#### Dataset records
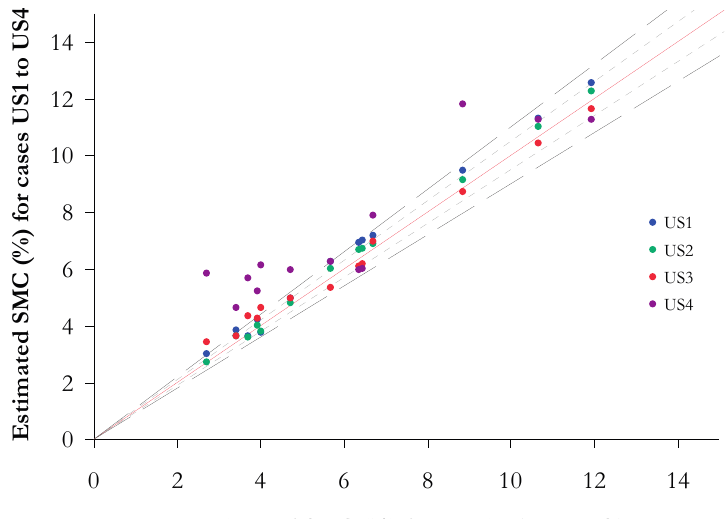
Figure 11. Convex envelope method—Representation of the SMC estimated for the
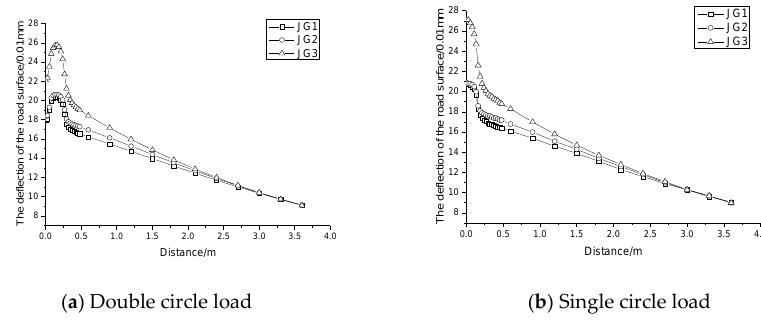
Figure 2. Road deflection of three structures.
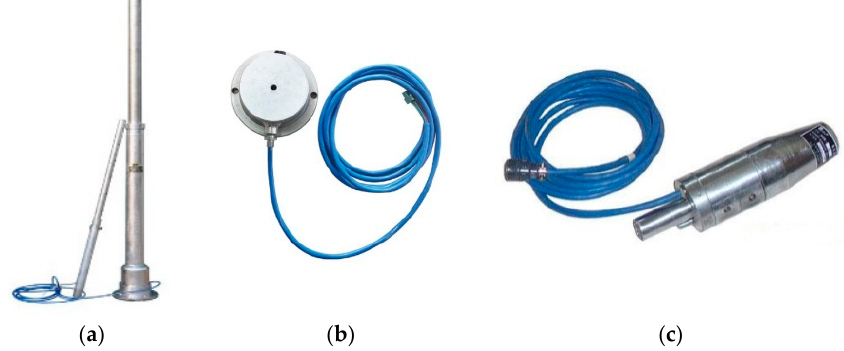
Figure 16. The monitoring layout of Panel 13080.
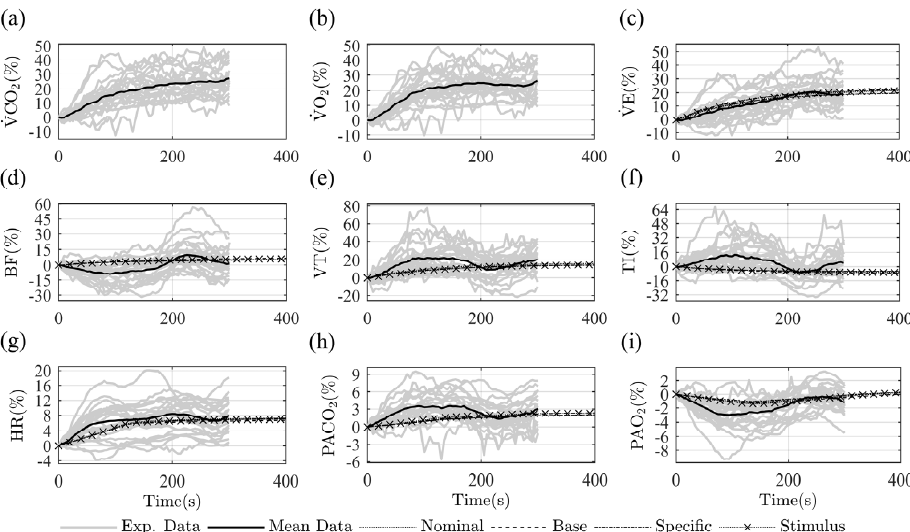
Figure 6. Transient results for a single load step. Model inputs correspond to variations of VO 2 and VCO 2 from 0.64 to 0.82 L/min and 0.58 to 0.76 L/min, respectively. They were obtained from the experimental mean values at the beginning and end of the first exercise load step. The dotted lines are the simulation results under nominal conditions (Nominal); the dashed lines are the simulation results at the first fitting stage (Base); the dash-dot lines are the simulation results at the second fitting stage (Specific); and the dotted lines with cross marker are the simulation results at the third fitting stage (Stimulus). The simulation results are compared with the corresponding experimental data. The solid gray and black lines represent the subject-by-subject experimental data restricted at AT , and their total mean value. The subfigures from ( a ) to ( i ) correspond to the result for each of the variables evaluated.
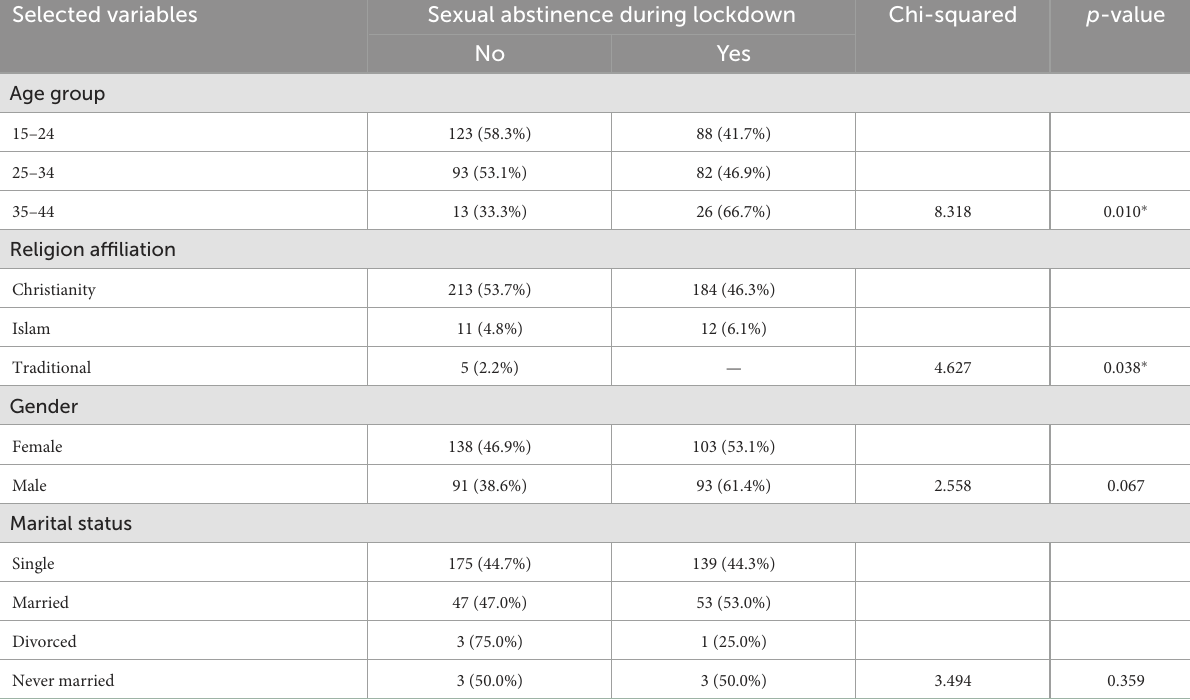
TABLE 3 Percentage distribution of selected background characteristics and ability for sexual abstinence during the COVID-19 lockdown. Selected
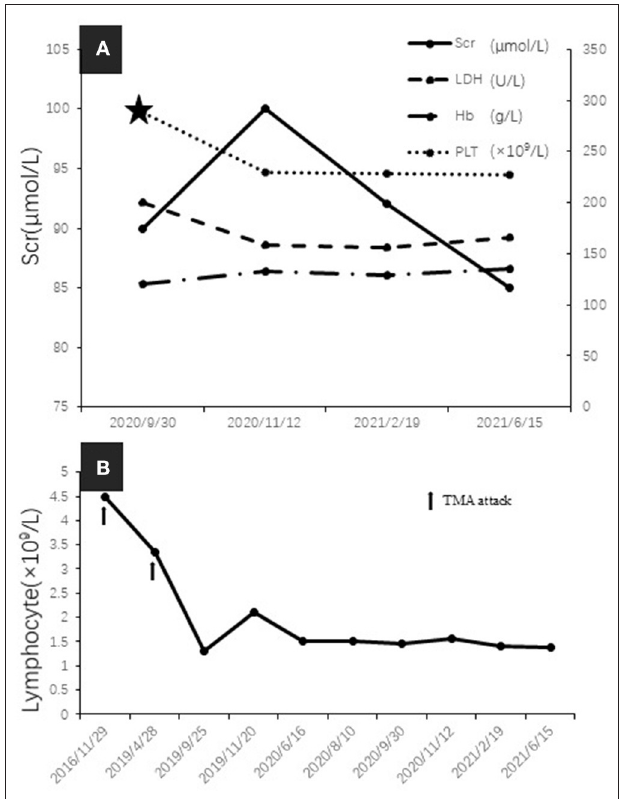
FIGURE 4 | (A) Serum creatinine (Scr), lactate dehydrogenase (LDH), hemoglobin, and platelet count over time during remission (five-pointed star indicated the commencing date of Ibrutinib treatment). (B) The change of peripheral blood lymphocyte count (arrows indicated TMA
...
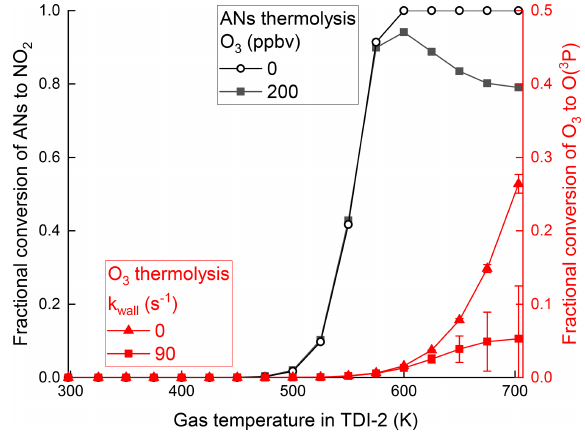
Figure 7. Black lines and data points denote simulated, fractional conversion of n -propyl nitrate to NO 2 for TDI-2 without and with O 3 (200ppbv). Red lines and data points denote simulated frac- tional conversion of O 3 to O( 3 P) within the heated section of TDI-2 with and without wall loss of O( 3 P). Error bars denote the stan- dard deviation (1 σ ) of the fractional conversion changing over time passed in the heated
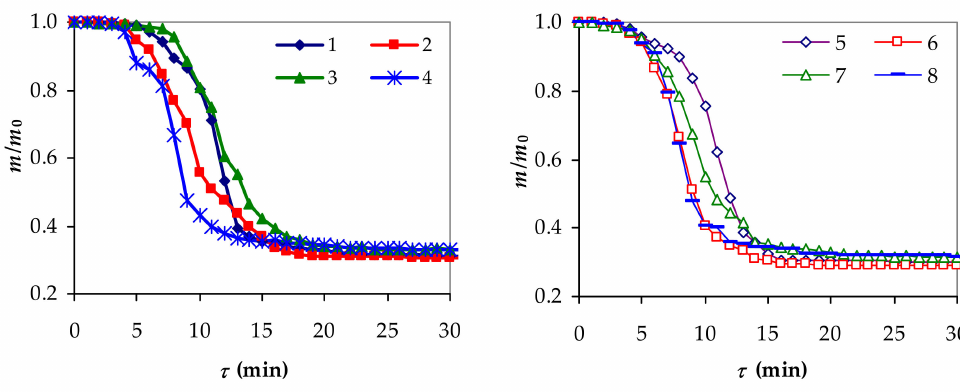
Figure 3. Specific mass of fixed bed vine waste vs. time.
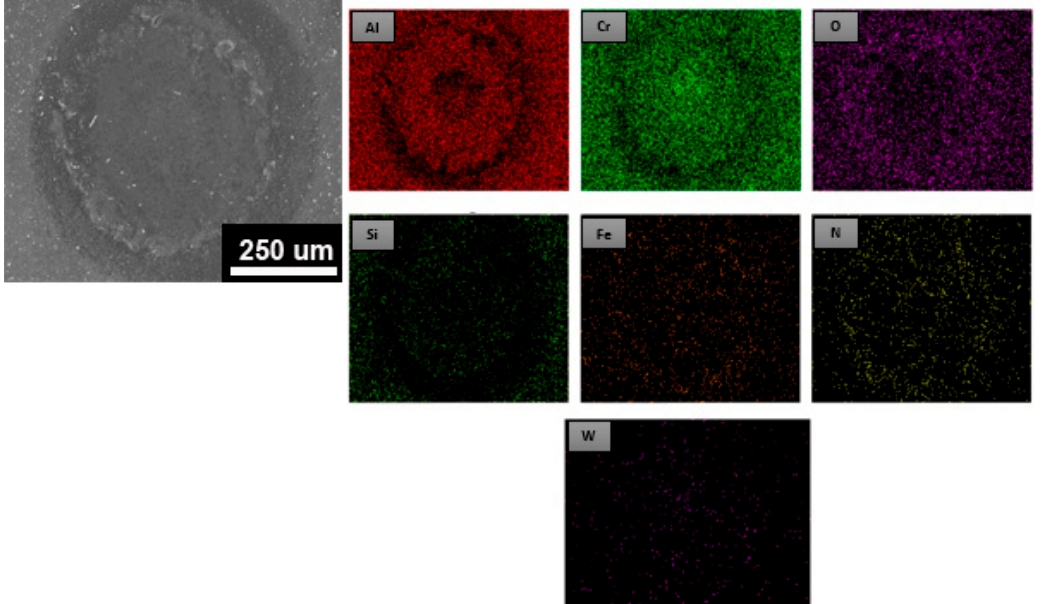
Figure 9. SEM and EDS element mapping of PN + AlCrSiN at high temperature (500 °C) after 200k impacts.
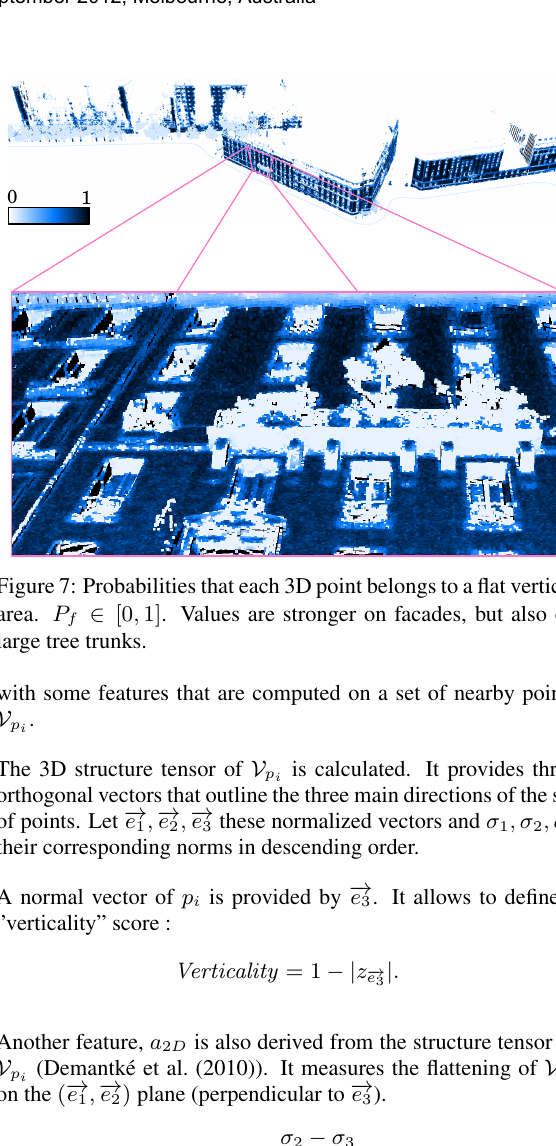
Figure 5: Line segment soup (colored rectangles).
...
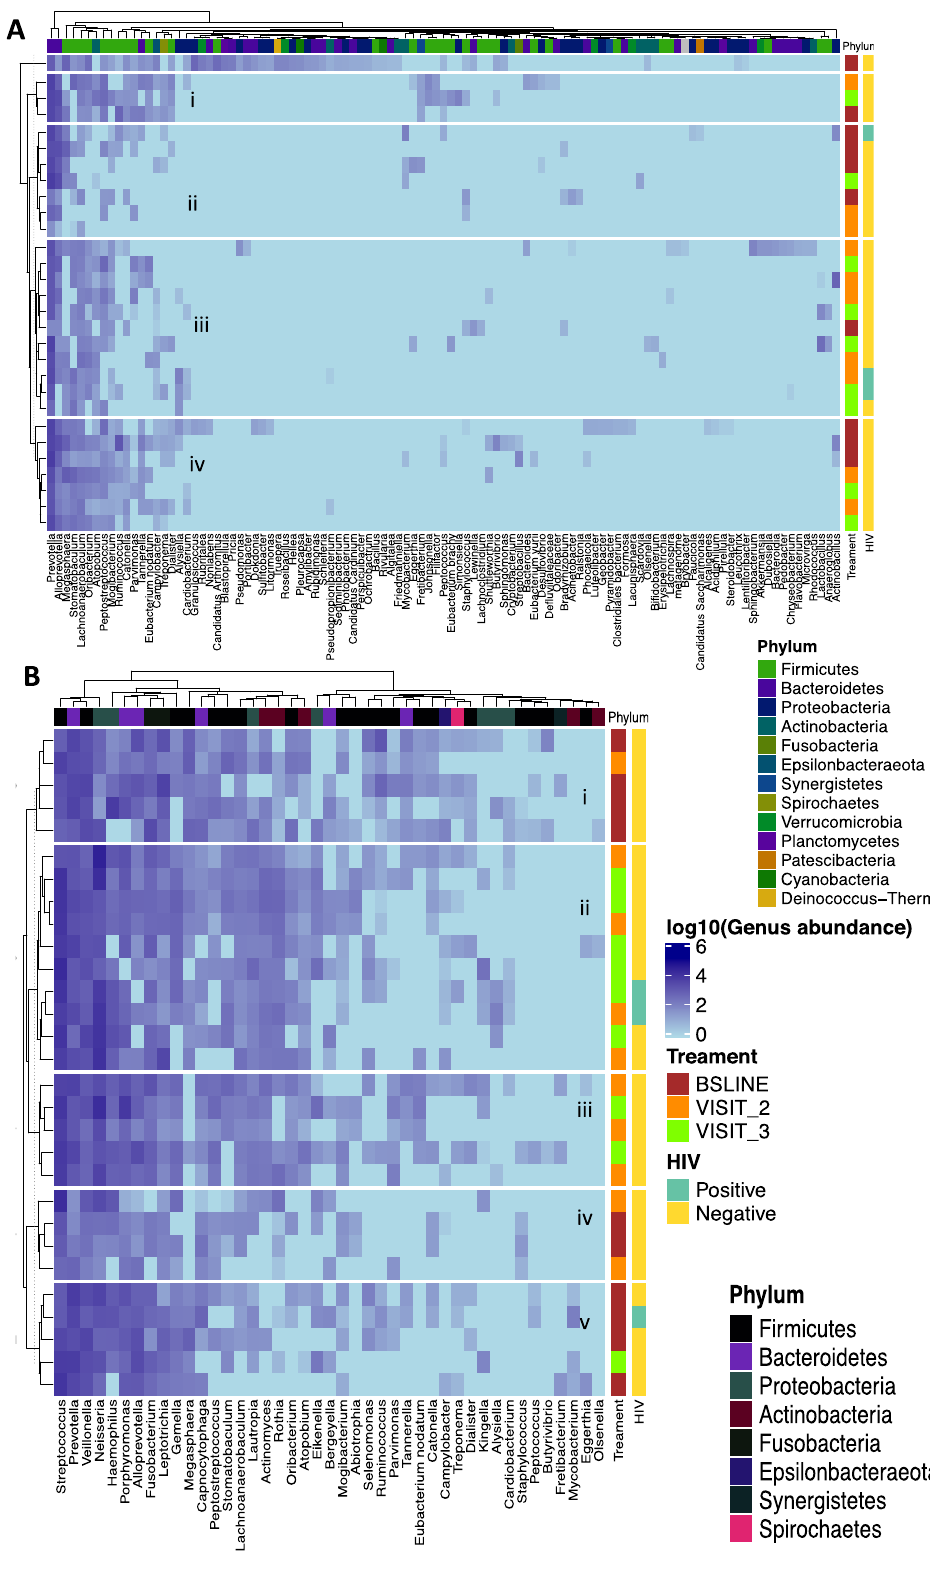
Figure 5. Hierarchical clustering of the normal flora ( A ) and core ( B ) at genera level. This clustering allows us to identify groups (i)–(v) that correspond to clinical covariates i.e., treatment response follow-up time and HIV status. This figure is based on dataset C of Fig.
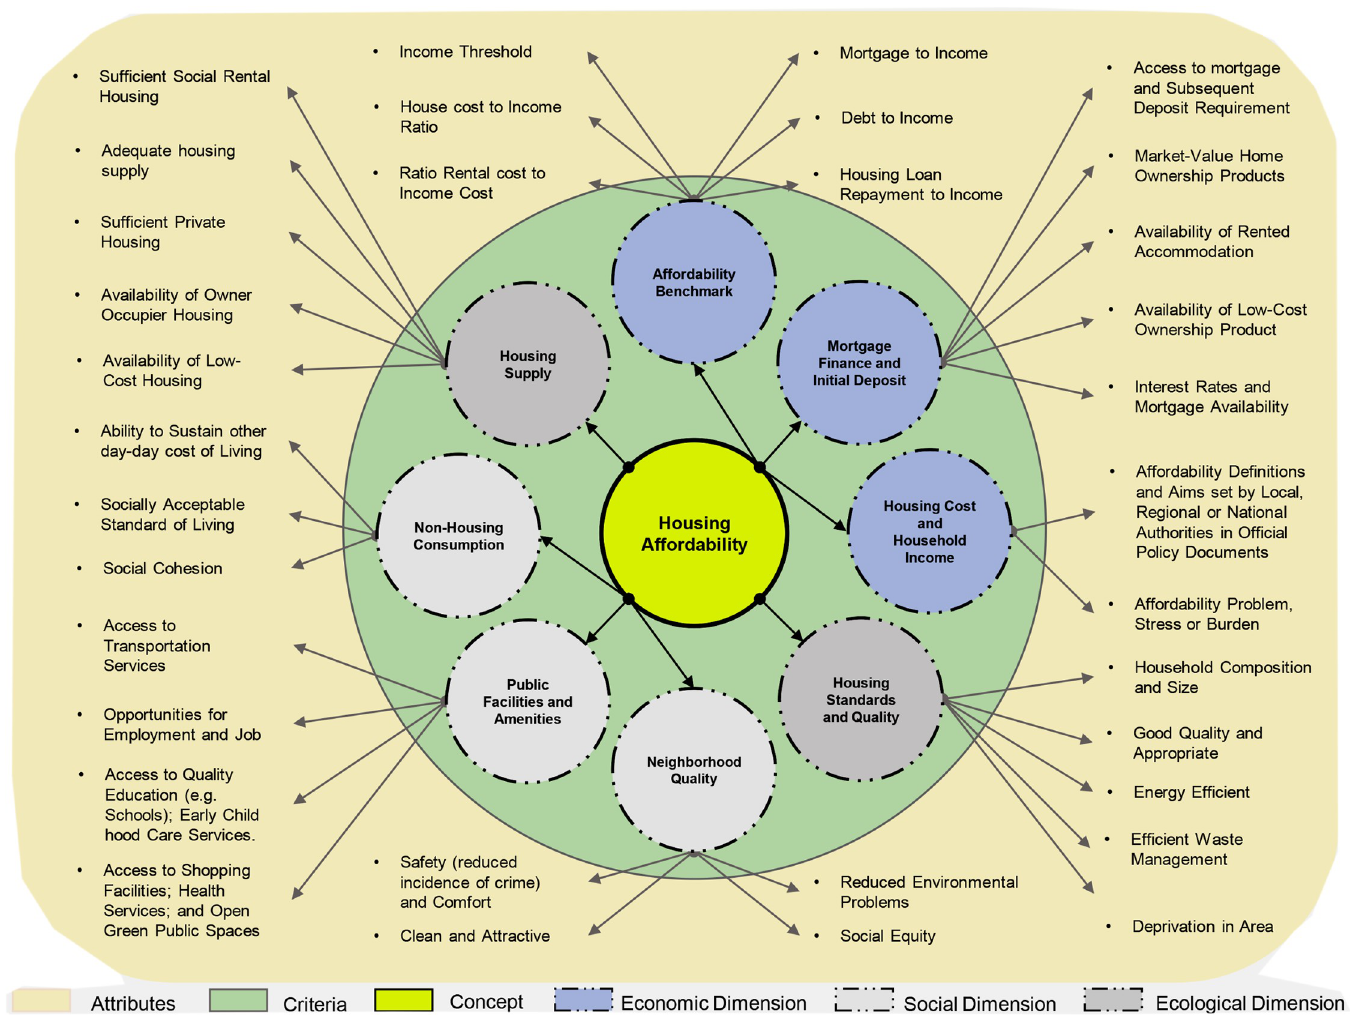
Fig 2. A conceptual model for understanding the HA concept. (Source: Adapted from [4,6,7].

#### What needs to be done
Only one stretch of the data is wanted: write out exactly the lines from the one holding "Figure 2. Road" through the one holding "TABLE 3 Percentage", both included, without the pictures.

#### Completed task
Figure 2. Road deflection of three structures.
Figure 16. The monitoring layout of Panel 13080.
Figure 6. Transient results for a single load step. Model inputs correspond to variations of VO 2 and VCO 2 from 0.64 to 0.82 L/min and 0.58 to 0.76 L/min, respectively. They were obtained from the experimental mean values at the beginning and end of the first exercise load step. The dotted lines are the simulation results under nominal conditions (Nominal); the dashed lines are the simulation results at the first fitting stage (Base); the dash-dot lines are the simulation results at the second fitting stage (Specific); and the dotted lines with cross marker are the simulation results at the third fitting stage (Stimulus). The simulation results are compared with the corresponding experimental data. The solid gray and black lines represent the subject-by-subject experimental data restricted at AT , and their total mean value. The subfigures from ( a ) to ( i ) correspond to the result for each of the variables evaluated.
TABLE 3 Percentage distribution of selected background characteristics and ability for sexual abstinence during the COVID-19 lockdown. Selected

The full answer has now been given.